Though he doesn't name her in his reply, Schermerhorn told The West Virginia Record he believes the person behind the complaint is Keyser attorney Kelley A. Kuhn.
When reached for a comment, Kuhn, who works in the law offices of Nelson A. Michael, said she was unaware of Bar's investigation until told about it by The Record.
"I did not file the complaint against him," Kuhn said. "I didn't file anything. I wasn't aware of that."
Still listed with prosecutor's office
Records show Schermerhorn filed a complaint against Kuhn with the Office of Disciplinary Counsel, the Bar's investigative arm, on Oct. 24. At the time, Kuhn was representing Schermerhorn's ex-wife, Krista, in their divorce proceeding.

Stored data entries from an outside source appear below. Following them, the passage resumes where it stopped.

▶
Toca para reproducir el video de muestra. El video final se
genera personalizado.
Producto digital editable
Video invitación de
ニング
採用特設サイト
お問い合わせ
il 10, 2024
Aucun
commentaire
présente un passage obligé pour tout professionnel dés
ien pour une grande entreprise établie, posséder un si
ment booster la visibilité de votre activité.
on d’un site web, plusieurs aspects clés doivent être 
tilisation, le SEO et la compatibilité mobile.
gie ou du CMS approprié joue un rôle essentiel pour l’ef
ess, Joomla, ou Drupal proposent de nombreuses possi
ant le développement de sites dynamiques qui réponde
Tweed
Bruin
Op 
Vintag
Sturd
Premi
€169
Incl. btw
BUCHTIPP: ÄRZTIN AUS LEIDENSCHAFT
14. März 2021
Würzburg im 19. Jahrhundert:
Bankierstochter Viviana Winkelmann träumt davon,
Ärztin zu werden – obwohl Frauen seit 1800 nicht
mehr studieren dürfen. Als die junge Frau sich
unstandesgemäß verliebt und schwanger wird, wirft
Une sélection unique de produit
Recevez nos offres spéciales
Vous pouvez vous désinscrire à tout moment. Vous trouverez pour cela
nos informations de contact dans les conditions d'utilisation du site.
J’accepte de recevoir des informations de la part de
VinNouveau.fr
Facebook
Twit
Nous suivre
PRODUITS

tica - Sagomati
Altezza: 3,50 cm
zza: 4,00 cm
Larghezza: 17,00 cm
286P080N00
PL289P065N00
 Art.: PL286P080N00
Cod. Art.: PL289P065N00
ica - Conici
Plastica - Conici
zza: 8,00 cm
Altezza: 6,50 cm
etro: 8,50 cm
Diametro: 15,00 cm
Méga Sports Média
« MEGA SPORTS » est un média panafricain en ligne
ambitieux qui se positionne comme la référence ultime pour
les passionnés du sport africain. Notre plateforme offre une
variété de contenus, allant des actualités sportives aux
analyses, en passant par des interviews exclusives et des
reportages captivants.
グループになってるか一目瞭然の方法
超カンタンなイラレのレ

According to his complaint, Schermerhorn accused Kuhn of threatening him with contempt to use as leverage in settling a property dispute with Krista, accusing him falsely of being involved in an automobile accident while under the influence of alcohol and performing personal work while employed as an assistant Mineral County Prosecuting Attorney.
In her replies dated Oct. 31 and Nov. 26, Kuhn denied the allegations. Though she admitted to initially saying in court Schermerhorn had been drinking while involved in an auto accident, she later corrected herself when she learned they were separate incidents.
"I misunderstood my client and believed the incidents were one in the same," Kuhn said. "As soon as I stated this my client corrected me and I advised the Court I was mistaken."
As to the allegation of moonlighting, Kuhn admitted to working as an assistant prosecutor, but left the office in September 1997.
Accompanying his complaint, Schermerhorn submitted a printout from FindLaw listing Kuhn in the active employment of the Mineral County Prosecutor's Office.
Kuhn said she was "unaware" of the FindLaw listing and "asked to have it corrected."
On April 22, Chief Lawyer Disciplinary Counsel Rachael Fletcher Cipoletti closed Schermerhorn's complaint finding "insufficient evidence to establish that Respondent violated the Rules of Professional Conduct." In her closing letter, Cipoletti said that "although Complainant's frustration is understandable," Kuhn had an "affirmative duty to put forth her best effort in representing her client and the zealous execution of this duty is not generally an ethical violation."
On May 11, Schermerhorn appealed Cipoetti's closing to the investigative panel of the Lawyer Disciplinary Board. Records show, on June 21, the panel upheld Cipoletti's finding 6-0.
In a letter dated June 30, Lawyer Disciplinary Counsel Charles A. Jones III informed Schermerhorn of the panel's decision.
A possible source
As he did in his reply, Schermerhorn told The Record he never has held himself out to be an attorney. Likewise, he has never "advertised" through any medium, including word-of-mouth, offering any legal services including divorce work.
The only conclusion Schermerhorn can draw from the Bar's allegation is that whoever filed the complaint against him, misconstrued one of the many letters he submitted to various eastern Panhandle newspapers during the last year. Because the Bar has not provided him any details on the allegation, he can't say for certain.
However, Schermerhorn said if a letter is the only piece of evidence the Bar has to base its investigation then they are on shaky legal grounds. His intent in writing all of his letters was to exercise his First Amendment right to alert people to problems in the state legal system, and inform readers what he and MAWAD were doing about it.
"What this is saying is that they [the Bar], is trying to prevent us from bettering the laws dealing child custody and divorce in West Virginia," Schermerhorn said.